- [DESCRIPTION OF THE TASK]: Please repeat the records beneath this task exactly as they appear, but skip the images.

-- DATA RECORDS follows --

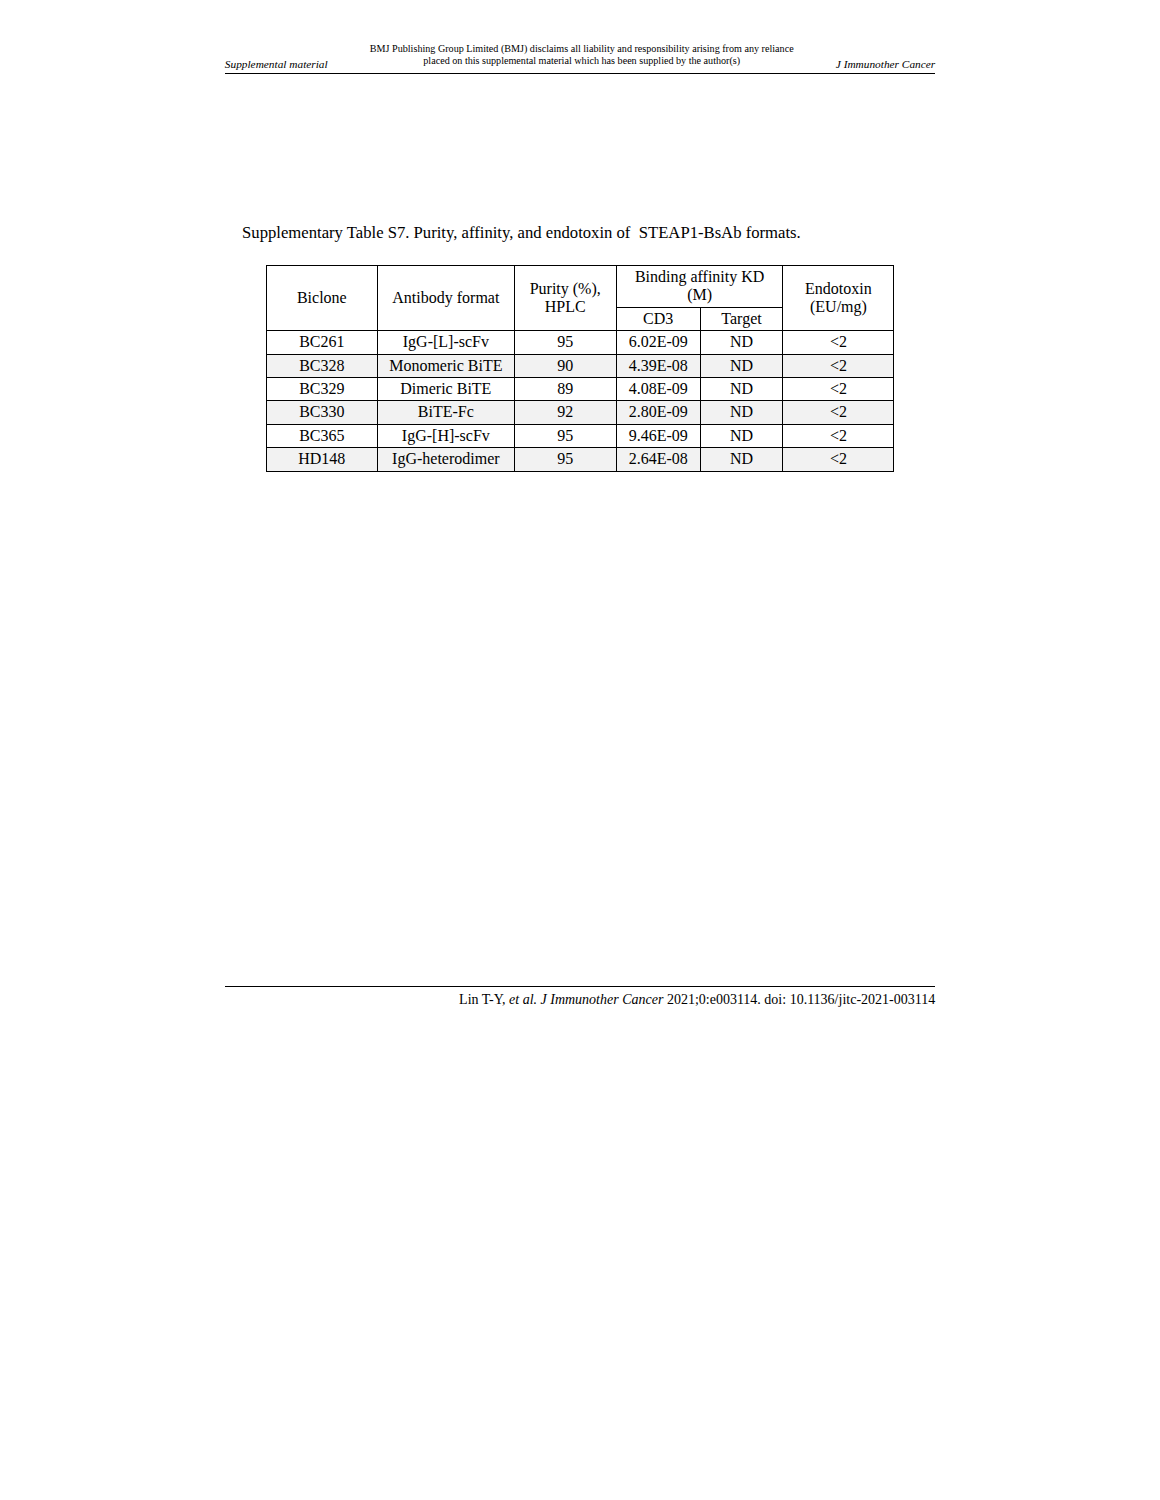Supplemental material
BMJ Publishing Group Limited (BMJ) disclaims all liability and responsibility arising from any reliance
placed on this supplemental material which has been supplied by the author(s)
J Immunother Cancer
Supplementary Table S7. Purity, affinity, and endotoxin of STEAP1-BsAb formats.
| Biclone | Antibody format | Purity (%), HPLC | Binding affinity KD (M) | Endotoxin (EU/mg) |
| --- | --- | --- | --- | --- |
| CD3 | Target |
| BC261 | IgG-[L]-scFv | 95 | 6.02E-09 | ND | <2 |
| BC328 | Monomeric BiTE | 90 | 4.39E-08 | ND | <2 |
| BC329 | Dimeric BiTE | 89 | 4.08E-09 | ND | <2 |
| BC330 | BiTE-Fc | 92 | 2.80E-09 | ND | <2 |
| BC365 | IgG-[H]-scFv | 95 | 9.46E-09 | ND | <2 |
| HD148 | IgG-heterodimer | 95 | 2.64E-08 | ND | <2 |
Lin T-Y, et al. J Immunother Cancer 2021;0:e003114. doi: 10.1136/jitc-2021-003114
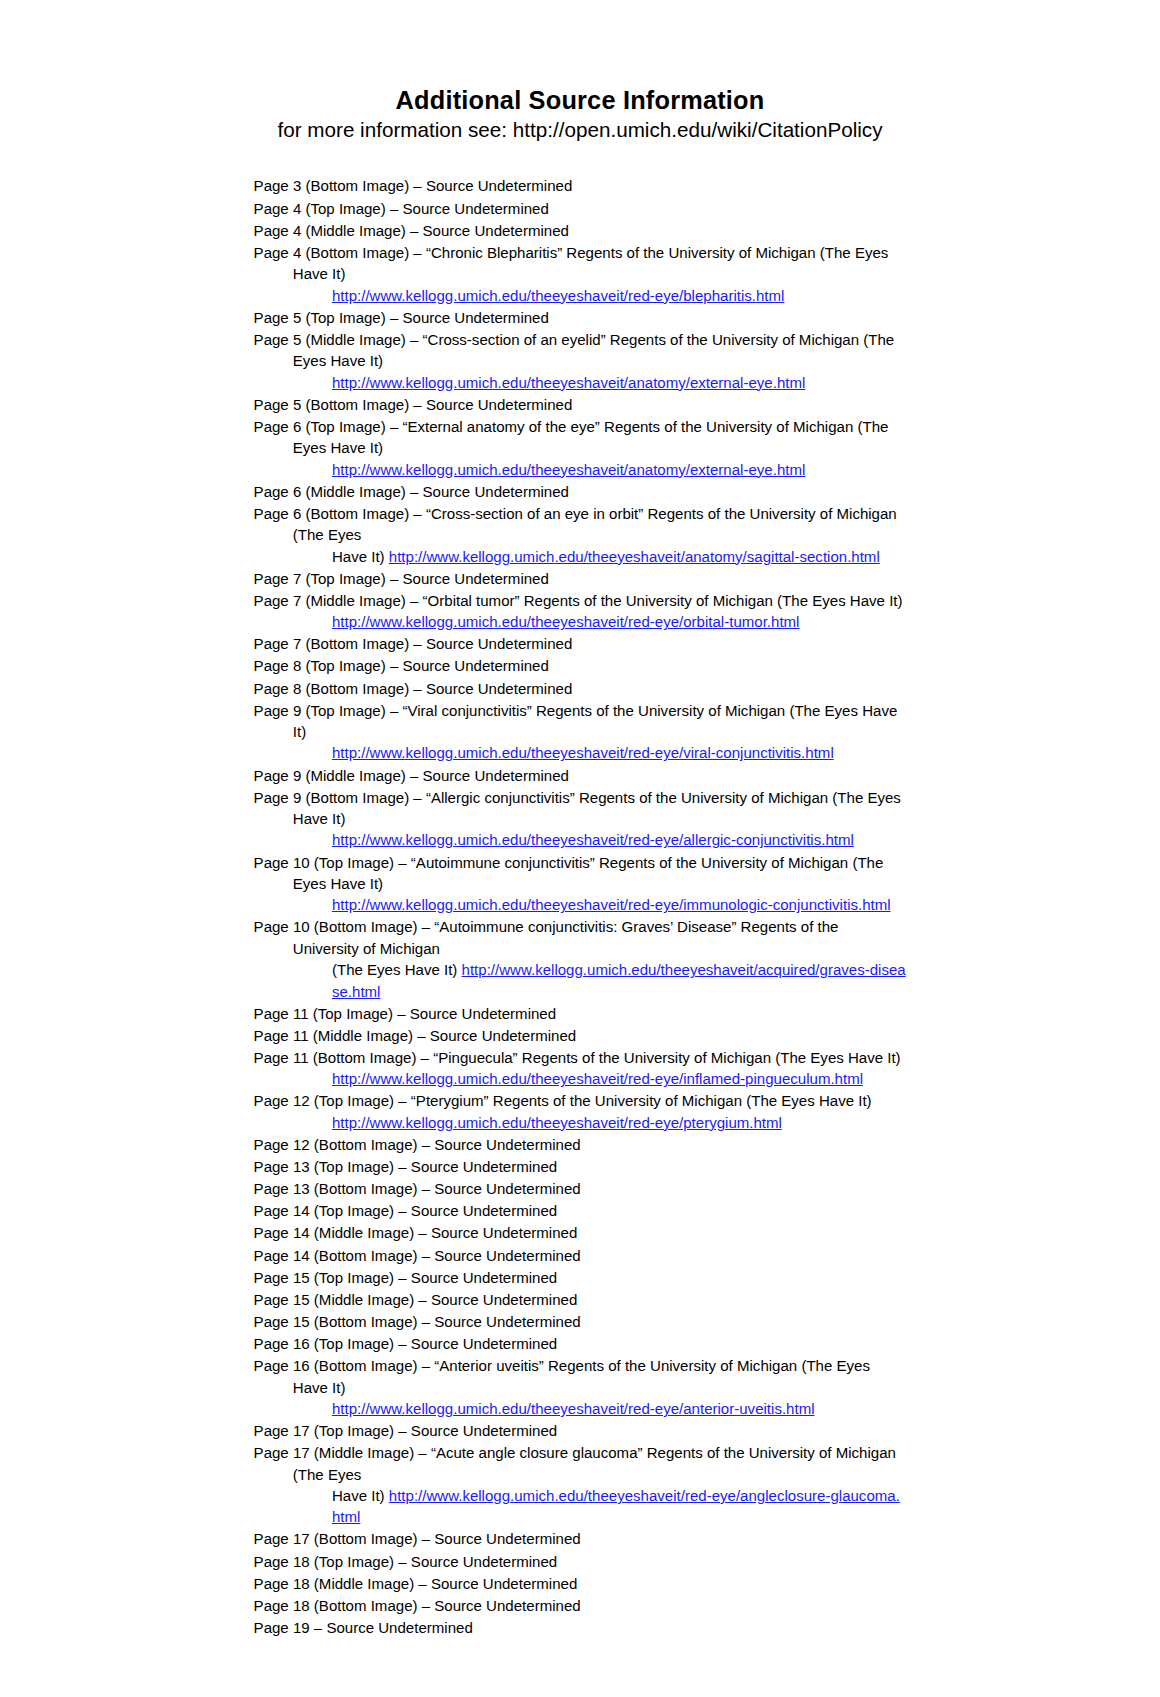Additional Source Information
for more information see: http://open.umich.edu/wiki/CitationPolicy
Page 3 (Bottom Image) – Source Undetermined
Page 4 (Top Image) – Source Undetermined
Page 4 (Middle Image) – Source Undetermined
Page 4 (Bottom Image) – “Chronic Blepharitis” Regents of the University of Michigan (The Eyes Have It) http://www.kellogg.umich.edu/theeyeshaveit/red-eye/blepharitis.html
Page 5 (Top Image) – Source Undetermined
Page 5 (Middle Image) – “Cross-section of an eyelid” Regents of the University of Michigan (The Eyes Have It) http://www.kellogg.umich.edu/theeyeshaveit/anatomy/external-eye.html
Page 5 (Bottom Image) – Source Undetermined
Page 6 (Top Image) – “External anatomy of the eye” Regents of the University of Michigan (The Eyes Have It) http://www.kellogg.umich.edu/theeyeshaveit/anatomy/external-eye.html
Page 6 (Middle Image) – Source Undetermined
Page 6 (Bottom Image) – “Cross-section of an eye in orbit” Regents of the University of Michigan (The Eyes Have It) http://www.kellogg.umich.edu/theeyeshaveit/anatomy/sagittal-section.html
Page 7 (Top Image) – Source Undetermined
Page 7 (Middle Image) – “Orbital tumor” Regents of the University of Michigan (The Eyes Have It) http://www.kellogg.umich.edu/theeyeshaveit/red-eye/orbital-tumor.html
Page 7 (Bottom Image) – Source Undetermined
Page 8 (Top Image) – Source Undetermined
Page 8 (Bottom Image) – Source Undetermined
Page 9 (Top Image) – “Viral conjunctivitis” Regents of the University of Michigan (The Eyes Have It) http://www.kellogg.umich.edu/theeyeshaveit/red-eye/viral-conjunctivitis.html
Page 9 (Middle Image) – Source Undetermined
Page 9 (Bottom Image) – “Allergic conjunctivitis” Regents of the University of Michigan (The Eyes Have It) http://www.kellogg.umich.edu/theeyeshaveit/red-eye/allergic-conjunctivitis.html
Page 10 (Top Image) – “Autoimmune conjunctivitis” Regents of the University of Michigan (The Eyes Have It) http://www.kellogg.umich.edu/theeyeshaveit/red-eye/immunologic-conjunctivitis.html
Page 10 (Bottom Image) – “Autoimmune conjunctivitis: Graves’ Disease” Regents of the University of Michigan (The Eyes Have It) http://www.kellogg.umich.edu/theeyeshaveit/acquired/graves-disease.html
Page 11 (Top Image) – Source Undetermined
Page 11 (Middle Image) – Source Undetermined
Page 11 (Bottom Image) – “Pinguecula” Regents of the University of Michigan (The Eyes Have It) http://www.kellogg.umich.edu/theeyeshaveit/red-eye/inflamed-pingueculum.html
Page 12 (Top Image) – “Pterygium” Regents of the University of Michigan (The Eyes Have It) http://www.kellogg.umich.edu/theeyeshaveit/red-eye/pterygium.html
Page 12 (Bottom Image) – Source Undetermined
Page 13 (Top Image) – Source Undetermined
Page 13 (Bottom Image) – Source Undetermined
Page 14 (Top Image) – Source Undetermined
Page 14 (Middle Image) – Source Undetermined
Page 14 (Bottom Image) – Source Undetermined
Page 15 (Top Image) – Source Undetermined
Page 15 (Middle Image) – Source Undetermined
Page 15 (Bottom Image) – Source Undetermined
Page 16 (Top Image) – Source Undetermined
Page 16 (Bottom Image) – “Anterior uveitis” Regents of the University of Michigan (The Eyes Have It) http://www.kellogg.umich.edu/theeyeshaveit/red-eye/anterior-uveitis.html
Page 17 (Top Image) – Source Undetermined
Page 17 (Middle Image) – “Acute angle closure glaucoma” Regents of the University of Michigan (The Eyes Have It) http://www.kellogg.umich.edu/theeyeshaveit/red-eye/angleclosure-glaucoma.html
Page 17 (Bottom Image) – Source Undetermined
Page 18 (Top Image) – Source Undetermined
Page 18 (Middle Image) – Source Undetermined
Page 18 (Bottom Image) – Source Undetermined
Page 19 – Source Undetermined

-- DATA RECORDS concluded --

- [TASK RESULT]:
Supplemental material
BMJ Publishing Group Limited (BMJ) disclaims all liability and responsibility arising from any reliance
placed on this supplemental material which has been supplied by the author(s)
J Immunother Cancer
Supplementary Table S7. Purity, affinity, and endotoxin of STEAP1-BsAb formats.
| Biclone | Antibody format | Purity (%), HPLC | Binding affinity KD (M) | Endotoxin (EU/mg) |
| --- | --- | --- | --- | --- |
| CD3 | Target |
| BC261 | IgG-[L]-scFv | 95 | 6.02E-09 | ND | <2 |
| BC328 | Monomeric BiTE | 90 | 4.39E-08 | ND | <2 |
| BC329 | Dimeric BiTE | 89 | 4.08E-09 | ND | <2 |
| BC330 | BiTE-Fc | 92 | 2.80E-09 | ND | <2 |
| BC365 | IgG-[H]-scFv | 95 | 9.46E-09 | ND | <2 |
| HD148 | IgG-heterodimer | 95 | 2.64E-08 | ND | <2 |
Lin T-Y, et al. J Immunother Cancer 2021;0:e003114. doi: 10.1136/jitc-2021-003114
Additional Source Information
for more information see: http://open.umich.edu/wiki/CitationPolicy
Page 3 (Bottom Image) – Source Undetermined
Page 4 (Top Image) – Source Undetermined
Page 4 (Middle Image) – Source Undetermined
Page 4 (Bottom Image) – “Chronic Blepharitis” Regents of the University of Michigan (The Eyes Have It) http://www.kellogg.umich.edu/theeyeshaveit/red-eye/blepharitis.html
Page 5 (Top Image) – Source Undetermined
Page 5 (Middle Image) – “Cross-section of an eyelid” Regents of the University of Michigan (The Eyes Have It) http://www.kellogg.umich.edu/theeyeshaveit/anatomy/external-eye.html
Page 5 (Bottom Image) – Source Undetermined
Page 6 (Top Image) – “External anatomy of the eye” Regents of the University of Michigan (The Eyes Have It) http://www.kellogg.umich.edu/theeyeshaveit/anatomy/external-eye.html
Page 6 (Middle Image) – Source Undetermined
Page 6 (Bottom Image) – “Cross-section of an eye in orbit” Regents of the University of Michigan (The Eyes Have It) http://www.kellogg.umich.edu/theeyeshaveit/anatomy/sagittal-section.html
Page 7 (Top Image) – Source Undetermined
Page 7 (Middle Image) – “Orbital tumor” Regents of the University of Michigan (The Eyes Have It) http://www.kellogg.umich.edu/theeyeshaveit/red-eye/orbital-tumor.html
Page 7 (Bottom Image) – Source Undetermined
Page 8 (Top Image) – Source Undetermined
Page 8 (Bottom Image) – Source Undetermined
Page 9 (Top Image) – “Viral conjunctivitis” Regents of the University of Michigan (The Eyes Have It) http://www.kellogg.umich.edu/theeyeshaveit/red-eye/viral-conjunctivitis.html
Page 9 (Middle Image) – Source Undetermined
Page 9 (Bottom Image) – “Allergic conjunctivitis” Regents of the University of Michigan (The Eyes Have It) http://www.kellogg.umich.edu/theeyeshaveit/red-eye/allergic-conjunctivitis.html
Page 10 (Top Image) – “Autoimmune conjunctivitis” Regents of the University of Michigan (The Eyes Have It) http://www.kellogg.umich.edu/theeyeshaveit/red-eye/immunologic-conjunctivitis.html
Page 10 (Bottom Image) – “Autoimmune conjunctivitis: Graves’ Disease” Regents of the University of Michigan (The Eyes Have It) http://www.kellogg.umich.edu/theeyeshaveit/acquired/graves-disease.html
Page 11 (Top Image) – Source Undetermined
Page 11 (Middle Image) – Source Undetermined
Page 11 (Bottom Image) – “Pinguecula” Regents of the University of Michigan (The Eyes Have It) http://www.kellogg.umich.edu/theeyeshaveit/red-eye/inflamed-pingueculum.html
Page 12 (Top Image) – “Pterygium” Regents of the University of Michigan (The Eyes Have It) http://www.kellogg.umich.edu/theeyeshaveit/red-eye/pterygium.html
Page 12 (Bottom Image) – Source Undetermined
Page 13 (Top Image) – Source Undetermined
Page 13 (Bottom Image) – Source Undetermined
Page 14 (Top Image) – Source Undetermined
Page 14 (Middle Image) – Source Undetermined
Page 14 (Bottom Image) – Source Undetermined
Page 15 (Top Image) – Source Undetermined
Page 15 (Middle Image) – Source Undetermined
Page 15 (Bottom Image) – Source Undetermined
Page 16 (Top Image) – Source Undetermined
Page 16 (Bottom Image) – “Anterior uveitis” Regents of the University of Michigan (The Eyes Have It) http://www.kellogg.umich.edu/theeyeshaveit/red-eye/anterior-uveitis.html
Page 17 (Top Image) – Source Undetermined
Page 17 (Middle Image) – “Acute angle closure glaucoma” Regents of the University of Michigan (The Eyes Have It) http://www.kellogg.umich.edu/theeyeshaveit/red-eye/angleclosure-glaucoma.html
Page 17 (Bottom Image) – Source Undetermined
Page 18 (Top Image) – Source Undetermined
Page 18 (Middle Image) – Source Undetermined
Page 18 (Bottom Image) – Source Undetermined
Page 19 – Source Undetermined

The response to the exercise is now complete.